THE INPUT.
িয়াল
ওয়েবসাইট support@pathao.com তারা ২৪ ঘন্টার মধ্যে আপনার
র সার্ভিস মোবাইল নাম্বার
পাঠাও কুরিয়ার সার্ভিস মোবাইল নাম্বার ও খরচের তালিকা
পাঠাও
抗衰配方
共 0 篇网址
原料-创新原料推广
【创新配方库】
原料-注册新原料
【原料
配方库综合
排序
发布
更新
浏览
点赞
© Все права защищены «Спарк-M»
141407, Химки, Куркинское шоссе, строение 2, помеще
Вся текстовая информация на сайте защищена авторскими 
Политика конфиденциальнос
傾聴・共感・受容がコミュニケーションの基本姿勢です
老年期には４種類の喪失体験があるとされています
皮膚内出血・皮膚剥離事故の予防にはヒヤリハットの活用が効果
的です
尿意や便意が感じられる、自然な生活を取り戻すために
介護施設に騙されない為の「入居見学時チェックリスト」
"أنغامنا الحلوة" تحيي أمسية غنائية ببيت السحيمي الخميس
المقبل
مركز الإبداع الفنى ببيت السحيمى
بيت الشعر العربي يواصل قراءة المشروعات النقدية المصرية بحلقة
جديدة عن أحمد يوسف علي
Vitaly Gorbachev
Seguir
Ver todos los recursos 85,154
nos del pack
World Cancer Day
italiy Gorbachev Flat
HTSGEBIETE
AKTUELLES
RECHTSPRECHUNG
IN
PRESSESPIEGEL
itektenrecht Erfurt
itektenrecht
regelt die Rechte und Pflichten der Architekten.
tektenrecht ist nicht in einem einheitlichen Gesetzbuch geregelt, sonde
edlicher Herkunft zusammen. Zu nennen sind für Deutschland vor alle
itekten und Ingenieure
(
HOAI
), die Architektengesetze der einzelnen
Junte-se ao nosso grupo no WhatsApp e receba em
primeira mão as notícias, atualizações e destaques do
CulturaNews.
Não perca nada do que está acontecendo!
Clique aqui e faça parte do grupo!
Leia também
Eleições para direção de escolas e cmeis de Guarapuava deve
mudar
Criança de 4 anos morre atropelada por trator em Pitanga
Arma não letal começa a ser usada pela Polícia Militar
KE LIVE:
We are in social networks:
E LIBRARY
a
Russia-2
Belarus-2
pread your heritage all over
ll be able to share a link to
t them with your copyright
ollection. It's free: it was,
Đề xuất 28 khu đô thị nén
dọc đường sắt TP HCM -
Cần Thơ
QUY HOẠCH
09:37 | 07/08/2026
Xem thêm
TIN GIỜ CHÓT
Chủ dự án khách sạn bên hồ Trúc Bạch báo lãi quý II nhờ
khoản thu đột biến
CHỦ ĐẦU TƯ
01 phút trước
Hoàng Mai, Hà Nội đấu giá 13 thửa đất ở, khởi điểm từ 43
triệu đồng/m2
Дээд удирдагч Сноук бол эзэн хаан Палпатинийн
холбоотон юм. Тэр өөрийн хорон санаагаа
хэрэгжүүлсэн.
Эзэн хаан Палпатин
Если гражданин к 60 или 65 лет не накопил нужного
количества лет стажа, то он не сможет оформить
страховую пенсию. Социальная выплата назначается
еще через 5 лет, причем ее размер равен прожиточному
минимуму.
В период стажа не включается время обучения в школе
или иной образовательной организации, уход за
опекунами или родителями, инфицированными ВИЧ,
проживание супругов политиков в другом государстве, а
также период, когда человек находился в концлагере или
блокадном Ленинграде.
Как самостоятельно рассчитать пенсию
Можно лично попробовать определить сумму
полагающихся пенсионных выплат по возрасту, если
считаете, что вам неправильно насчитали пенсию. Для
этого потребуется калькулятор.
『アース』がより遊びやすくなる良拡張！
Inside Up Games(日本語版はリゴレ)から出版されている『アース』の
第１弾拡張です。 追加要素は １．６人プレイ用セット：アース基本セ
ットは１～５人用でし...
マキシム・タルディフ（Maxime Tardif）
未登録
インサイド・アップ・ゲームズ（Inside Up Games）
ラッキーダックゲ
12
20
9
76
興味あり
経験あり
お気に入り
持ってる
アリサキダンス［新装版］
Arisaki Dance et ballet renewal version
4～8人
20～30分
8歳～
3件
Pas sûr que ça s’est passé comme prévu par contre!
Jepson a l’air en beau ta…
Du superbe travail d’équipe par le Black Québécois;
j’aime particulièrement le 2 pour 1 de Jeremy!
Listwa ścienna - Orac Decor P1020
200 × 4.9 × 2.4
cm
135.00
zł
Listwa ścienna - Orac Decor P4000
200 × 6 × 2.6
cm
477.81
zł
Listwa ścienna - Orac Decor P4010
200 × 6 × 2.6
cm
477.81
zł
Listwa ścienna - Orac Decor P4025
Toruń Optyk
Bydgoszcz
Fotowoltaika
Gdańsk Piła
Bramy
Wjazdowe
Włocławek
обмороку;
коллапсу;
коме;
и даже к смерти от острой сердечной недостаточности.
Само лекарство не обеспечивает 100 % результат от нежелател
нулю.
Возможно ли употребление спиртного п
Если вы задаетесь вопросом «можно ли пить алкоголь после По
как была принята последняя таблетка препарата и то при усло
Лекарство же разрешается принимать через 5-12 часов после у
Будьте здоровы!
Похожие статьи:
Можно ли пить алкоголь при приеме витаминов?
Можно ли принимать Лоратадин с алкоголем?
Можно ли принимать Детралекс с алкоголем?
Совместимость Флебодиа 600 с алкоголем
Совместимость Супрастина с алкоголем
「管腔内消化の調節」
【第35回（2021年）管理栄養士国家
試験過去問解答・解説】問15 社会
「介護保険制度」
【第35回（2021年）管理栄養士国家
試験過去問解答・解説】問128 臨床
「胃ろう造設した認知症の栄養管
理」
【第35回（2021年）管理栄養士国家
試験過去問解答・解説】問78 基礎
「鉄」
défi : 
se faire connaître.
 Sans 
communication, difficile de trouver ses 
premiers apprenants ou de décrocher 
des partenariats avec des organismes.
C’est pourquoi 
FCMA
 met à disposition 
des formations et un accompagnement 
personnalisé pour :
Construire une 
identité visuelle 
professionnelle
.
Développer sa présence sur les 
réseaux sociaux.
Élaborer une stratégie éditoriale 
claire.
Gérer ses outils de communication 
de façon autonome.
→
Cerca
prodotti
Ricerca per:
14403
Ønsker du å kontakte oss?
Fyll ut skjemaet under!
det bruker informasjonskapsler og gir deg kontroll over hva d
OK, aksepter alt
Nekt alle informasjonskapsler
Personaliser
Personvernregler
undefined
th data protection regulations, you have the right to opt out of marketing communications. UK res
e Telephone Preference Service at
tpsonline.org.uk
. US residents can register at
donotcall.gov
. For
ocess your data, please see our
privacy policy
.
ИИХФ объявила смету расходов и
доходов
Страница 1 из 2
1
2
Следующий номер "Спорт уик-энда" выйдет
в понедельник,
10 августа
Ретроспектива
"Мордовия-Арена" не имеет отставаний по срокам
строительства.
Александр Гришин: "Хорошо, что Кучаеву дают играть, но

WHAT YOU NEED TO DO. Without skipping a line, retype the full listing.

WORKED SOLUTION.
িয়াল
ওয়েবসাইট support@pathao.com তারা ২৪ ঘন্টার মধ্যে আপনার
র সার্ভিস মোবাইল নাম্বার
পাঠাও কুরিয়ার সার্ভিস মোবাইল নাম্বার ও খরচের তালিকা
পাঠাও
抗衰配方
共 0 篇网址
原料-创新原料推广
【创新配方库】
原料-注册新原料
【原料
配方库综合
排序
发布
更新
浏览
点赞
© Все права защищены «Спарк-M»
141407, Химки, Куркинское шоссе, строение 2, помеще
Вся текстовая информация на сайте защищена авторскими 
Политика конфиденциальнос
傾聴・共感・受容がコミュニケーションの基本姿勢です
老年期には４種類の喪失体験があるとされています
皮膚内出血・皮膚剥離事故の予防にはヒヤリハットの活用が効果
的です
尿意や便意が感じられる、自然な生活を取り戻すために
介護施設に騙されない為の「入居見学時チェックリスト」
"أنغامنا الحلوة" تحيي أمسية غنائية ببيت السحيمي الخميس
المقبل
مركز الإبداع الفنى ببيت السحيمى
بيت الشعر العربي يواصل قراءة المشروعات النقدية المصرية بحلقة
جديدة عن أحمد يوسف علي
Vitaly Gorbachev
Seguir
Ver todos los recursos 85,154
nos del pack
World Cancer Day
italiy Gorbachev Flat
HTSGEBIETE
AKTUELLES
RECHTSPRECHUNG
IN
PRESSESPIEGEL
itektenrecht Erfurt
itektenrecht
regelt die Rechte und Pflichten der Architekten.
tektenrecht ist nicht in einem einheitlichen Gesetzbuch geregelt, sonde
edlicher Herkunft zusammen. Zu nennen sind für Deutschland vor alle
itekten und Ingenieure
(
HOAI
), die Architektengesetze der einzelnen
Junte-se ao nosso grupo no WhatsApp e receba em
primeira mão as notícias, atualizações e destaques do
CulturaNews.
Não perca nada do que está acontecendo!
Clique aqui e faça parte do grupo!
Leia também
Eleições para direção de escolas e cmeis de Guarapuava deve
mudar
Criança de 4 anos morre atropelada por trator em Pitanga
Arma não letal começa a ser usada pela Polícia Militar
KE LIVE:
We are in social networks:
E LIBRARY
a
Russia-2
Belarus-2
pread your heritage all over
ll be able to share a link to
t them with your copyright
ollection. It's free: it was,
Đề xuất 28 khu đô thị nén
dọc đường sắt TP HCM -
Cần Thơ
QUY HOẠCH
09:37 | 07/08/2026
Xem thêm
TIN GIỜ CHÓT
Chủ dự án khách sạn bên hồ Trúc Bạch báo lãi quý II nhờ
khoản thu đột biến
CHỦ ĐẦU TƯ
01 phút trước
Hoàng Mai, Hà Nội đấu giá 13 thửa đất ở, khởi điểm từ 43
triệu đồng/m2
Дээд удирдагч Сноук бол эзэн хаан Палпатинийн
холбоотон юм. Тэр өөрийн хорон санаагаа
хэрэгжүүлсэн.
Эзэн хаан Палпатин
Если гражданин к 60 или 65 лет не накопил нужного
количества лет стажа, то он не сможет оформить
страховую пенсию. Социальная выплата назначается
еще через 5 лет, причем ее размер равен прожиточному
минимуму.
В период стажа не включается время обучения в школе
или иной образовательной организации, уход за
опекунами или родителями, инфицированными ВИЧ,
проживание супругов политиков в другом государстве, а
также период, когда человек находился в концлагере или
блокадном Ленинграде.
Как самостоятельно рассчитать пенсию
Можно лично попробовать определить сумму
полагающихся пенсионных выплат по возрасту, если
считаете, что вам неправильно насчитали пенсию. Для
этого потребуется калькулятор.
『アース』がより遊びやすくなる良拡張！
Inside Up Games(日本語版はリゴレ)から出版されている『アース』の
第１弾拡張です。 追加要素は １．６人プレイ用セット：アース基本セ
ットは１～５人用でし...
マキシム・タルディフ（Maxime Tardif）
未登録
インサイド・アップ・ゲームズ（Inside Up Games）
ラッキーダックゲ
12
20
9
76
興味あり
経験あり
お気に入り
持ってる
アリサキダンス［新装版］
Arisaki Dance et ballet renewal version
4～8人
20～30分
8歳～
3件
Pas sûr que ça s’est passé comme prévu par contre!
Jepson a l’air en beau ta…
Du superbe travail d’équipe par le Black Québécois;
j’aime particulièrement le 2 pour 1 de Jeremy!
Listwa ścienna - Orac Decor P1020
200 × 4.9 × 2.4
cm
135.00
zł
Listwa ścienna - Orac Decor P4000
200 × 6 × 2.6
cm
477.81
zł
Listwa ścienna - Orac Decor P4010
200 × 6 × 2.6
cm
477.81
zł
Listwa ścienna - Orac Decor P4025
Toruń Optyk
Bydgoszcz
Fotowoltaika
Gdańsk Piła
Bramy
Wjazdowe
Włocławek
обмороку;
коллапсу;
коме;
и даже к смерти от острой сердечной недостаточности.
Само лекарство не обеспечивает 100 % результат от нежелател
нулю.
Возможно ли употребление спиртного п
Если вы задаетесь вопросом «можно ли пить алкоголь после По
как была принята последняя таблетка препарата и то при усло
Лекарство же разрешается принимать через 5-12 часов после у
Будьте здоровы!
Похожие статьи:
Можно ли пить алкоголь при приеме витаминов?
Можно ли принимать Лоратадин с алкоголем?
Можно ли принимать Детралекс с алкоголем?
Совместимость Флебодиа 600 с алкоголем
Совместимость Супрастина с алкоголем
「管腔内消化の調節」
【第35回（2021年）管理栄養士国家
試験過去問解答・解説】問15 社会
「介護保険制度」
【第35回（2021年）管理栄養士国家
試験過去問解答・解説】問128 臨床
「胃ろう造設した認知症の栄養管
理」
【第35回（2021年）管理栄養士国家
試験過去問解答・解説】問78 基礎
「鉄」
défi : 
se faire connaître.
 Sans 
communication, difficile de trouver ses 
premiers apprenants ou de décrocher 
des partenariats avec des organismes.
C’est pourquoi 
FCMA
 met à disposition 
des formations et un accompagnement 
personnalisé pour :
Construire une 
identité visuelle 
professionnelle
.
Développer sa présence sur les 
réseaux sociaux.
Élaborer une stratégie éditoriale 
claire.
Gérer ses outils de communication 
de façon autonome.
→
Cerca
prodotti
Ricerca per:
14403
Ønsker du å kontakte oss?
Fyll ut skjemaet under!
det bruker informasjonskapsler og gir deg kontroll over hva d
OK, aksepter alt
Nekt alle informasjonskapsler
Personaliser
Personvernregler
undefined
th data protection regulations, you have the right to opt out of marketing communications. UK res
e Telephone Preference Service at
tpsonline.org.uk
. US residents can register at
donotcall.gov
. For
ocess your data, please see our
privacy policy
.
ИИХФ объявила смету расходов и
доходов
Страница 1 из 2
1
2
Следующий номер "Спорт уик-энда" выйдет
в понедельник,
10 августа
Ретроспектива
"Мордовия-Арена" не имеет отставаний по срокам
строительства.
Александр Гришин: "Хорошо, что Кучаеву дают играть, но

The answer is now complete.